(Skeletal landmark data)
━━━━━━━━━━━━━━━━

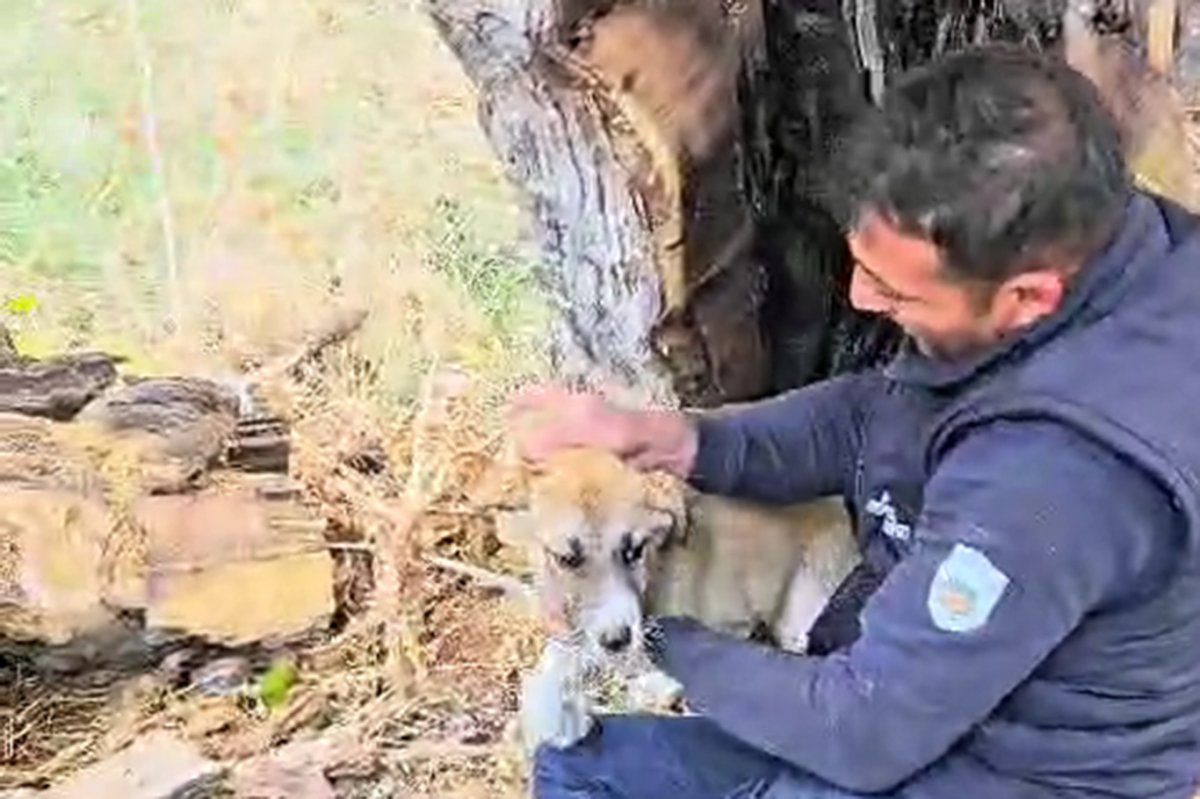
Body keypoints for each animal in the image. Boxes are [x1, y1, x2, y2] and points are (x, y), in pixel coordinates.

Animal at [501, 443, 859, 748]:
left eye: (634, 550)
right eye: (567, 559)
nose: (617, 640)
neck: (658, 571)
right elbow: (557, 660)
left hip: (800, 612)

━━━━━━━━━━━━━━━━

• Task instructions:
Give the records back verbatim, pictures excluded.

• Response for this exercise:
Body keypoints for each animal in the image. Boxes are [x1, y1, x2, y2] and points are (x, y), in pixel coordinates.

Animal at [501, 443, 859, 748]:
left eye: (634, 550)
right eye: (567, 559)
nose: (617, 640)
neck: (658, 571)
right elbow: (557, 660)
left hip: (800, 612)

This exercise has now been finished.